Depuis la mort de Hugues, notre piano s’est tu et les sentiments heureux ou malheureux de notre mère ne filtrent plus jusqu’à nous les enfants qui avons droit à peu d’effusion. Elle est une maîtresse de maison avisée.

Toujours propres dans nos tabliers enfilés au retour de l’école que nous ne quittons ni pour manger, ni pour jouer, notre fratrie bénéficie d’un traitement égalitaire au sein duquel se manifestent peu d’attentions individuelles.

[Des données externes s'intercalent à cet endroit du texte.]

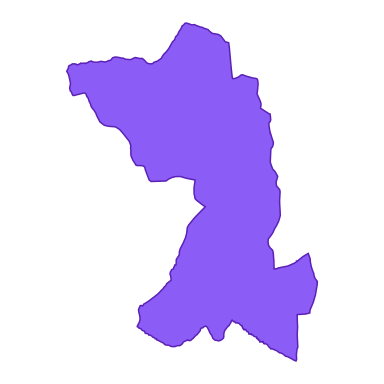 Mbogwe, Shinyanga, United Republic of Tanzania (Robinson projection)
{"feature_id": "72390352B61326482335333", "entity_name": "Mbogwe", "entity_type": "district", "adm_level": 2, "iso_a3": "TZA", "parent_name": "United Republic of Tanzania", "parent_adm1": "Shinyanga", "projection": "robinson", "projection_center": [32.171, -3.47], "detail": "fine", "context": "isolated", "style": "filled", "palette": "violet", "viewbox_px": 384, "rotation_deg": 0, "n_neighbors": 0, "source": "geoboundaries", "source_scale": "gbopen_adm2", "svg_char_len": 5899}
<svg xmlns="http://www.w3.org/2000/svg" viewBox="0 0 384 384"><path d="M137.4,326.8L137.7,326.8L139.1,328.2L140.1,328.4L141.0,329.0L142.0,330.1L142.9,330.7L143.7,330.9L144.7,331.5L145.0,332.7L145.3,333.3L147.8,333.8L148.5,334.2L148.8,335.1L150.3,335.1L151.1,335.7L152.0,336.2L152.7,337.1L154.3,337.7L155.2,338.8L156.0,339.0L156.5,338.8L156.9,340.0L158.1,340.3L160.6,341.7L162.8,342.7L163.9,343.6L164.6,344.4L165.8,345.0L169.0,345.3L170.8,346.3L171.9,346.6L175.0,346.6L176.9,345.8L178.7,345.6L179.4,345.7L180.1,345.5L181.8,344.3L182.7,343.3L183.2,342.2L184.3,341.5L187.5,340.1L188.0,339.9L188.2,340.4L188.8,340.4L189.2,340.6L190.2,340.6L190.8,340.3L191.8,339.4L193.1,338.4L196.1,335.1L197.0,334.8L198.0,333.4L199.4,331.8L200.4,330.3L200.5,329.8L200.5,329.1L200.6,328.6L201.3,328.1L202.7,327.9L204.5,326.4L205.5,326.2L206.3,326.3L207.5,327.7L208.0,328.8L208.6,329.7L209.1,331.1L210.0,332.9L211.0,334.6L211.7,335.1L212.7,338.0L214.4,339.8L215.7,340.3L217.8,340.6L218.6,340.9L219.6,340.7L221.7,339.7L223.4,338.2L223.8,336.9L223.8,334.8L223.9,334.0L223.8,333.4L224.9,330.1L225.4,329.6L225.6,329.6L225.9,329.0L227.2,327.2L228.3,326.2L229.1,325.6L230.1,323.6L230.6,323.0L231.0,322.3L231.6,320.6L232.1,320.1L233.0,321.1L233.6,321.7L234.8,321.5L234.9,322.0L235.3,322.7L235.9,323.0L236.9,322.9L237.2,322.7L238.1,323.3L239.3,323.5L239.9,324.4L240.5,325.0L241.3,325.5L242.0,325.6L242.0,326.5L242.4,326.8L242.6,327.3L242.5,327.8L242.8,328.2L243.2,328.4L243.6,329.6L244.2,329.9L244.6,329.6L244.9,329.2L245.7,329.6L246.0,330.0L246.0,330.4L247.0,331.6L247.7,331.5L248.3,332.2L248.6,332.8L248.8,334.0L249.4,334.0L249.5,334.1L250.4,334.3L250.9,334.2L251.1,333.8L251.4,333.9L251.7,334.3L251.7,334.8L252.0,334.9L252.4,334.7L252.9,335.1L253.8,336.2L254.2,336.2L254.5,336.5L255.3,336.8L256.0,336.9L256.6,337.0L256.7,337.4L256.6,337.5L256.6,338.2L257.1,338.4L257.1,338.7L257.3,338.9L257.6,339.0L257.9,338.8L258.4,339.9L258.7,339.8L258.7,340.1L259.1,340.6L259.7,340.9L259.8,342.0L260.3,342.0L260.6,341.7L261.1,342.0L262.6,341.5L262.7,342.0L263.0,341.8L263.4,341.9L263.7,342.5L263.6,342.9L263.7,343.5L264.3,343.8L264.7,343.8L265.1,343.9L265.5,343.7L266.5,344.1L267.5,344.9L268.2,345.8L268.6,346.6L270.0,348.0L270.6,348.3L270.8,348.9L272.6,348.9L273.4,349.4L276.5,350.6L279.5,352.8L281.0,353.0L282.7,353.8L284.4,355.2L285.6,356.3L287.2,356.5L291.3,358.6L293.2,359.8L296.0,361.0L296.6,359.5L296.4,354.4L297.0,349.3L297.8,347.3L297.2,334.4L297.6,327.1L297.3,320.9L297.2,314.6L305.7,314.0L309.8,313.0L310.1,309.9L313.3,302.2L315.4,295.1L317.2,284.5L317.3,281.4L316.8,281.0L316.8,280.7L315.0,278.4L313.8,274.7L313.8,273.5L312.4,270.1L311.2,266.3L310.3,261.4L310.2,259.1L309.2,256.0L308.2,253.4L302.8,256.7L297.8,260.7L297.5,261.0L297.2,261.0L297.3,261.1L294.7,263.0L287.9,266.0L278.0,268.0L277.6,268.5L274.2,269.0L274.1,268.2L273.9,263.2L273.9,260.3L273.7,259.1L273.4,254.4L273.0,251.6L272.8,251.3L272.6,250.2L270.2,247.9L268.6,245.4L268.1,242.3L268.1,241.2L268.2,239.2L271.7,234.5L272.9,232.6L274.8,228.4L276.7,225.3L278.7,221.1L280.3,215.5L280.1,211.0L279.7,204.2L279.6,200.4L280.1,191.8L279.7,189.7L276.5,185.8L276.1,182.2L277.7,176.3L275.0,171.5L272.7,169.1L271.0,164.5L270.3,162.2L270.6,154.5L270.9,148.9L272.6,146.6L273.2,144.3L273.4,142.4L271.9,137.9L270.2,132.3L270.1,132.5L269.0,125.9L268.9,123.4L269.1,122.8L270.0,121.8L270.5,120.6L270.7,119.9L270.5,117.0L270.1,114.0L268.8,113.6L260.6,108.3L260.6,107.5L260.9,106.1L261.0,104.5L260.8,102.7L260.1,100.8L257.0,93.8L257.6,89.8L258.1,83.7L257.7,80.3L257.2,79.0L255.9,78.4L252.8,78.0L245.8,76.0L243.0,74.9L241.4,74.8L240.1,75.7L238.6,77.0L234.8,78.5L232.7,78.6L232.3,77.6L231.3,69.1L229.4,48.1L228.7,42.8L227.4,42.3L225.3,41.9L221.0,36.1L218.7,34.6L216.2,34.0L212.3,33.4L209.6,31.3L208.1,29.6L203.8,28.2L202.3,27.3L200.2,27.0L198.4,26.2L196.9,25.8L194.5,24.6L192.8,24.8L191.3,24.8L189.6,24.0L186.2,23.0L184.8,23.4L183.6,25.0L182.2,25.8L181.1,28.4L178.7,32.1L177.7,34.7L176.7,35.7L175.6,36.9L174.7,39.6L172.4,42.0L168.8,48.5L166.1,52.0L165.3,52.8L164.3,53.6L163.0,55.3L161.2,58.4L157.4,61.1L153.9,62.3L152.7,63.6L150.4,63.9L147.4,63.3L145.9,61.9L144.3,60.1L142.3,58.4L139.9,58.5L135.3,57.5L133.9,58.0L131.2,59.4L129.6,59.6L125.6,59.2L124.3,58.7L123.3,58.1L122.5,58.2L121.2,58.0L119.2,57.5L116.8,57.1L114.6,57.1L112.8,57.7L111.9,58.6L111.1,59.8L110.0,60.5L108.9,60.5L107.0,61.4L105.6,61.9L104.1,61.9L101.9,61.4L100.2,61.4L98.8,62.0L96.9,62.2L95.5,62.2L92.7,61.9L91.4,61.0L88.9,61.7L88.2,62.4L87.9,62.4L85.6,63.5L85.1,63.1L84.4,63.1L82.9,63.3L81.5,63.3L80.7,63.1L79.8,63.9L78.9,64.1L78.0,64.8L76.7,64.7L76.1,64.6L76.0,64.0L75.1,64.0L74.5,63.8L72.2,63.9L71.5,64.7L69.9,65.2L68.7,66.1L68.4,67.1L68.5,68.1L67.4,69.8L66.7,71.3L68.0,73.4L68.8,75.5L70.1,81.3L70.5,83.9L70.0,85.8L69.7,88.4L70.3,91.0L71.3,91.8L72.2,94.2L72.9,95.4L74.0,95.5L84.2,92.9L85.1,93.2L86.1,94.1L86.4,95.4L87.0,96.8L88.1,98.0L89.3,101.8L90.0,102.9L90.7,104.7L91.1,106.4L92.5,108.5L93.8,110.0L95.8,113.1L96.8,115.8L100.0,122.0L104.2,125.2L106.7,125.9L109.7,126.4L115.1,126.8L116.5,127.5L119.6,129.5L122.4,132.6L129.2,141.2L130.8,145.5L130.6,148.2L130.9,149.8L130.8,153.6L131.1,156.1L132.8,160.0L135.0,163.5L135.9,165.1L137.5,165.6L140.9,165.6L143.4,166.0L144.8,167.3L145.3,169.8L149.1,179.8L151.0,181.5L166.0,181.0L168.6,179.1L172.2,177.4L175.6,176.6L180.2,176.5L186.4,178.3L195.1,180.0L194.0,188.0L194.1,193.7L195.1,198.7L196.8,200.5L203.2,205.4L205.3,206.7L194.4,217.9L188.6,225.1L187.3,227.6L186.7,233.0L185.6,237.4L183.2,243.0L180.1,249.0L179.4,251.5L179.2,255.0L176.3,259.4L176.1,264.4L175.8,265.1L174.9,264.9L173.7,267.7L173.6,268.7L171.7,269.6L170.3,272.3L170.0,274.2L170.6,275.7L171.0,278.1L171.1,280.2L166.6,283.7L166.0,285.5L163.9,287.3L163.2,288.6L161.3,290.4L157.9,294.0L148.5,301.2L145.9,302.9L143.6,304.2L143.0,305.6L142.1,305.9L141.1,305.4L140.1,305.8L138.5,309.6L138.7,311.5L139.6,315.3L140.1,318.7L139.5,321.7L137.2,326.3L137.4,326.8Z" fill="#8b5cf6" stroke="#5b21b6" stroke-width="1.5"/></svg>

Grâce à notre mère, les apparences de calme sont sauves car, à peine la clé de notre père crisse-t-elle dans la serrure, nous mettons en veilleuse nos querelles intestines qui reprennent de plus belle après son départ.

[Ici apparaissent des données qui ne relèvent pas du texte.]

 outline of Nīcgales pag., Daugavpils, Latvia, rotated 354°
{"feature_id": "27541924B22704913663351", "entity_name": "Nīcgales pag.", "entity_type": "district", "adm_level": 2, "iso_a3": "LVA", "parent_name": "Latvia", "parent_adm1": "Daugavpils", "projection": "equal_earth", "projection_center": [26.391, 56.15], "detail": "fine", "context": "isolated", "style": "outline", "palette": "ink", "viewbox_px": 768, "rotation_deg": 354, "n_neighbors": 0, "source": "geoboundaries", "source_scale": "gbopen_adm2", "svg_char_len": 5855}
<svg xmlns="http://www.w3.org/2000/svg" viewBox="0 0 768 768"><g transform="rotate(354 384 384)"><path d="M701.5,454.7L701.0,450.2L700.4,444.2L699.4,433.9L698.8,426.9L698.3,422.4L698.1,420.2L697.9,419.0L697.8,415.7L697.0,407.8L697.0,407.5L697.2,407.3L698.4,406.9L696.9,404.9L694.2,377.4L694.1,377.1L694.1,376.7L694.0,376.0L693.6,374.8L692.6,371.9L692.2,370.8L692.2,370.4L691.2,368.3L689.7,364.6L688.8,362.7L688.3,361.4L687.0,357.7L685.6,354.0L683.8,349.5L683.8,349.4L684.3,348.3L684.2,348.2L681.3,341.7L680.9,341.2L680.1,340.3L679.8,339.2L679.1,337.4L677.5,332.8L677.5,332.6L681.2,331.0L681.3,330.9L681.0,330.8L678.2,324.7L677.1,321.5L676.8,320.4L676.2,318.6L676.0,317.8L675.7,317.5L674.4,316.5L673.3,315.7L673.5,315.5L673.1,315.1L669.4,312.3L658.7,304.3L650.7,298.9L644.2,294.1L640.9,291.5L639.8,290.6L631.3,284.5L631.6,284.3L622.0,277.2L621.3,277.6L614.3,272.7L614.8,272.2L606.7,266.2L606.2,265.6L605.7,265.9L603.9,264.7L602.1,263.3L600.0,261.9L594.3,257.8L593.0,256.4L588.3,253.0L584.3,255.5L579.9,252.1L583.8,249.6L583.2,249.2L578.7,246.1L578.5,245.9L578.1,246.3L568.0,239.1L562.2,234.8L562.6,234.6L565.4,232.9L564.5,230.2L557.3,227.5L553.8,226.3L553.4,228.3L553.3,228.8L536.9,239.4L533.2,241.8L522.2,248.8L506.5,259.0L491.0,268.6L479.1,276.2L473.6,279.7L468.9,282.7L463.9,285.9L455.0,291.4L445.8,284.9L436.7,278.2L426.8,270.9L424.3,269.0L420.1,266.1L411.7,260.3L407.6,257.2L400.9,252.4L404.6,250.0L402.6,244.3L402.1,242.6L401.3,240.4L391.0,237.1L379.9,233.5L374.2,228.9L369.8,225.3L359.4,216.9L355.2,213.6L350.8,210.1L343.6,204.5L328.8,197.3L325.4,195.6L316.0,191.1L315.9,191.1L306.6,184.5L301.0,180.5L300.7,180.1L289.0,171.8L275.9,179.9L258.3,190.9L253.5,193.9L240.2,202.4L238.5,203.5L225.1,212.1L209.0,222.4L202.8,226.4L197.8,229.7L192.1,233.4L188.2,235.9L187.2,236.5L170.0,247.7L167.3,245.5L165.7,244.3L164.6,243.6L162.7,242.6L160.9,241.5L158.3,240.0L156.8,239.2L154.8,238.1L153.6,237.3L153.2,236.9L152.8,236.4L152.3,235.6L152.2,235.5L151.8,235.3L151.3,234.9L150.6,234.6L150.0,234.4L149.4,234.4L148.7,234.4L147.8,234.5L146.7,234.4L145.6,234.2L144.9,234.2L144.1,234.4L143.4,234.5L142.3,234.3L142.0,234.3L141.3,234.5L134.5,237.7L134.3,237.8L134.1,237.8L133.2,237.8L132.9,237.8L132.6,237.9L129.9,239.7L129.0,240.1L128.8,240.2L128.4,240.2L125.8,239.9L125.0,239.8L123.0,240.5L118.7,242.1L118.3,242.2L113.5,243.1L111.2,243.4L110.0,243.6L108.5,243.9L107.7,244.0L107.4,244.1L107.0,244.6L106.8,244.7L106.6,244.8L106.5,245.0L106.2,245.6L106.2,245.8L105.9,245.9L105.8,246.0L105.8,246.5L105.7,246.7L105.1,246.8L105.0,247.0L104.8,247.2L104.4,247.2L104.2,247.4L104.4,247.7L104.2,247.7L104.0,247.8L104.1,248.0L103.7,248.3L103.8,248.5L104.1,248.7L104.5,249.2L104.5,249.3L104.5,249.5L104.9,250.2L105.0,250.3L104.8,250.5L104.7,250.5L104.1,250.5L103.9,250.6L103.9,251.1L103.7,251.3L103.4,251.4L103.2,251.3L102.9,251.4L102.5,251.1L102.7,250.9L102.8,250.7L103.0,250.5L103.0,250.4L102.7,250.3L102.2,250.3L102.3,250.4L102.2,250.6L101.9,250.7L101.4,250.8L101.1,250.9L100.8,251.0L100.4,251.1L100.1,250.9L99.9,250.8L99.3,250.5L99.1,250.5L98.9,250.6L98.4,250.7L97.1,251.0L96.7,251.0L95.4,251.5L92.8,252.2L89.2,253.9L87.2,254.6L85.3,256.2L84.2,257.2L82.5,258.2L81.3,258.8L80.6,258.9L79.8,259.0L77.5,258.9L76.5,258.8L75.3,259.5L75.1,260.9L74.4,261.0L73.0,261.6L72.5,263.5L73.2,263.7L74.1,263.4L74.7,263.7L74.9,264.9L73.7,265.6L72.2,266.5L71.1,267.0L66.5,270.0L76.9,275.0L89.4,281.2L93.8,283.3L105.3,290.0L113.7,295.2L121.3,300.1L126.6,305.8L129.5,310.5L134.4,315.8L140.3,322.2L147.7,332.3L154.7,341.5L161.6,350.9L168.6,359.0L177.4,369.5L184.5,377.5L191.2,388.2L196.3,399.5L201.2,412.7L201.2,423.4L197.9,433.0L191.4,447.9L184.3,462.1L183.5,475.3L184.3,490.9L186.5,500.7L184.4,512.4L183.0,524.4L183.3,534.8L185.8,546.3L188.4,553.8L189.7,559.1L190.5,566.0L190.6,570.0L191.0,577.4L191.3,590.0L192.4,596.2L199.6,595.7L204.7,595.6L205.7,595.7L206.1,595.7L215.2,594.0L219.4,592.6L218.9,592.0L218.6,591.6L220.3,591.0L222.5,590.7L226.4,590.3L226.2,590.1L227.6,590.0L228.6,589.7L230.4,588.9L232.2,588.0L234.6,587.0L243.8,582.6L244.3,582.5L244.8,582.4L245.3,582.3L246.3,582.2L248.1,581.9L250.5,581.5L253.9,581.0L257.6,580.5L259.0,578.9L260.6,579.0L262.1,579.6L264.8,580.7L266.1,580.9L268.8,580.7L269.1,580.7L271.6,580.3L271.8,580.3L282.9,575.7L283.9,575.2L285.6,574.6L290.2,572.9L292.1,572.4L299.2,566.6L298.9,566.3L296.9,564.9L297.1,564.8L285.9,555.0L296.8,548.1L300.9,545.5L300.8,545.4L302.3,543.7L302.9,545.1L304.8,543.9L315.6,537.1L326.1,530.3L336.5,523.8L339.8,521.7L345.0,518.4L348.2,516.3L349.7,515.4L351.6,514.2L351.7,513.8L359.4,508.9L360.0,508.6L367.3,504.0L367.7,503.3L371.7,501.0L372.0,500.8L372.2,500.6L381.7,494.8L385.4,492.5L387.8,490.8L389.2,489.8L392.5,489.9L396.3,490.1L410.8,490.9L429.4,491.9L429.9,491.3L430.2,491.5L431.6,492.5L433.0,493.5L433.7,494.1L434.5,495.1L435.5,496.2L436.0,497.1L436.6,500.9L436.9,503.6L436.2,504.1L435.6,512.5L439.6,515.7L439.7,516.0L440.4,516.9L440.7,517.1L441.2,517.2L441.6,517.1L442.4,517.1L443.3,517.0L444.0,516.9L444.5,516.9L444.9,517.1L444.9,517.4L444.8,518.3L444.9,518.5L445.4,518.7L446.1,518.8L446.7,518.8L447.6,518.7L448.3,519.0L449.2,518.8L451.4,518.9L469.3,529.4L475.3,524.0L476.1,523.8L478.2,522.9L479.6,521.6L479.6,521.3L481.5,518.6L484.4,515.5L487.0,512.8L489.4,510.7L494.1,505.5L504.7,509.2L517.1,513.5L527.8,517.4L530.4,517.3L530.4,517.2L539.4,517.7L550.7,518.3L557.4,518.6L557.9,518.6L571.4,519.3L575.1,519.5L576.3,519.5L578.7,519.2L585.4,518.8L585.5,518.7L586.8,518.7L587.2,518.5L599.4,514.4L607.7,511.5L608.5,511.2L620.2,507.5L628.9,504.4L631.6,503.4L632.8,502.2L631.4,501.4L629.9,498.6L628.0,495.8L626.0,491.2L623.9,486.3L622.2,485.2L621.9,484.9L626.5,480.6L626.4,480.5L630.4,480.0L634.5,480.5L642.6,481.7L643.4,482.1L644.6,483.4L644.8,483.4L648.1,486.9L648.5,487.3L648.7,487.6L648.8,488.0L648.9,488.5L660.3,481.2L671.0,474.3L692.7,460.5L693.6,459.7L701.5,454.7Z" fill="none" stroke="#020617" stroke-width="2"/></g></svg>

D’humeur régulière, elle n’élève jamais la voix et ne dramatise rien. De nature fantaisiste, elle se serait volontiers accommodée d’une ambiance guillerette. Mais ce n’est pas le style de notre père et le rêve de sa femme d’un voyage aux Dolomites ne se réalisera jamais. Ne raconte-t-elle pas que, tout jeunes mariés, ils avaient parié sur un cheval au Prix d’Amérique de Vincennes et que son mari l’avait entraînée dans l’église la plus proche pour déposer dans le tronc des pauvres la petite somme gagnée ! Grâce à nos facilités de circulation SNCF, elle s’octroie quelques échappées chez ses sœurs du Nord et de Bourgogne. Elle ne dédaigne pas la bonne chair, mais ses envies se heurtent au système étriqué de notre père qui glisse les billets de dix francs un à un sous le petit oiseau en bronze posé sur son bureau. Aussi a-t-elle recours à quelques subterfuges dont personne n’est dupe pour se constituer une cagnotte. En ménagère consciencieuse, je la vois noter au jour le jour les dépenses domestiques sur un long cahier de comptes que mon père consulte de temps en temps. Il n’est jamais question d’argent dans les conversations familiales, pas plus que du temps qu’il fait, car ce serait trop commun.